I want to create a R package that features functionalities from different python modules. The reticulate package offers a variety of functions to load and execute python modules from within R.
For the deployment of my package I was wondering what would be the most efficient way to handle the installation of the python modules upon installation of my R package.
As my python modules need python >= 3.7, I planned to include a virtual environment with python 3.7 in the R package. Upon installation, the necessary python modules should be downloaded and imported into the virtual environment.
I can't deploy my R package with an environment that already contains the necessary modules, as the file size of a such environment would exceed >1.5 GB. This seems a little big.
Is there a convenient way do deal with this problem?
I was thinking of something like this:
module <- NULL
.onload <- function(libname, pkgname){
reticulate::use_virtuaenv("./path/to/my/environment/contained/in/the/package")
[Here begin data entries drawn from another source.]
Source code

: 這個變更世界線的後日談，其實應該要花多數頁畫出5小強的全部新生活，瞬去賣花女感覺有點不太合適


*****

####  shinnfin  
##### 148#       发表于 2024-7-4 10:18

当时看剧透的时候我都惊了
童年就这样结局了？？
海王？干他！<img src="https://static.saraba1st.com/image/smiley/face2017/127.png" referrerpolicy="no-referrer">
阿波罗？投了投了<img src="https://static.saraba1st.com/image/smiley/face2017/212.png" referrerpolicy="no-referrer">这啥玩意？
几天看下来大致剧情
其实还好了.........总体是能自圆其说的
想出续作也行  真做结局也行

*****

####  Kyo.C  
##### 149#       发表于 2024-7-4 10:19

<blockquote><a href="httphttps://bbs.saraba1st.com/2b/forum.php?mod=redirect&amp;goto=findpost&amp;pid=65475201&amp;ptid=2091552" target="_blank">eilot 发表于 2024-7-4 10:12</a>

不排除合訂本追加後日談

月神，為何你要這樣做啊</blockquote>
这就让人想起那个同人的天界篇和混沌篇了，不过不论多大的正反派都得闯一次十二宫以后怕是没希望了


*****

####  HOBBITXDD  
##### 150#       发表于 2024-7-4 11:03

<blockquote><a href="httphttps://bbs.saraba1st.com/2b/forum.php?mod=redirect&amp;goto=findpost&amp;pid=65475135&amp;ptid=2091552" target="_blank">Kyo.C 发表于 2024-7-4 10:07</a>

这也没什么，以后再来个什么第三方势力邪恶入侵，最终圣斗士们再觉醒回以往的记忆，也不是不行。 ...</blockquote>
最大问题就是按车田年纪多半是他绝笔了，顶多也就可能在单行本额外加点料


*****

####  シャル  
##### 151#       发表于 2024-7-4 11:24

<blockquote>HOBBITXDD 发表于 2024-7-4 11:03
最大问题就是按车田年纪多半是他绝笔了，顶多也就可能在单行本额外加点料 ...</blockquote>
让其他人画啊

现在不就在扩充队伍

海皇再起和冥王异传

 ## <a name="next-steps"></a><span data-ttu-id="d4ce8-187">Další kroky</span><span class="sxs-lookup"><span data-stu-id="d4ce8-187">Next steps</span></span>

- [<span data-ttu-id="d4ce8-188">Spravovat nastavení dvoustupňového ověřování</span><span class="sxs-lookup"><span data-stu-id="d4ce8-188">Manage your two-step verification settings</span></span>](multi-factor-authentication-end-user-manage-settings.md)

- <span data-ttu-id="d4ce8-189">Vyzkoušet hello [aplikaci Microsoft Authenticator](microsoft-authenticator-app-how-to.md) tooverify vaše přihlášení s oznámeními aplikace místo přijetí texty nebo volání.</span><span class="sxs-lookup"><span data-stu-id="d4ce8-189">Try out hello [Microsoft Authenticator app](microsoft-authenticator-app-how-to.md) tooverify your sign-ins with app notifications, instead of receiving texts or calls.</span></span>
if (!reticulate::py_module_available(python_module)){
reticulate::py_install("module_name")
}
module <<- reticulate::import("module_name")
}
In the documentation of the reticulate package (https://rstudio.github.io/reticulate/articles/package.html), they recommend to provide wrapper functions, so that the user can define the virtual environment / python to use and that the user manually downloads the necessary modules. But that seems a little inconvenient to me, as in my opinion these modules should automatically install, once the R package is installed.
Does my approach make sense or is this just bad etiquette?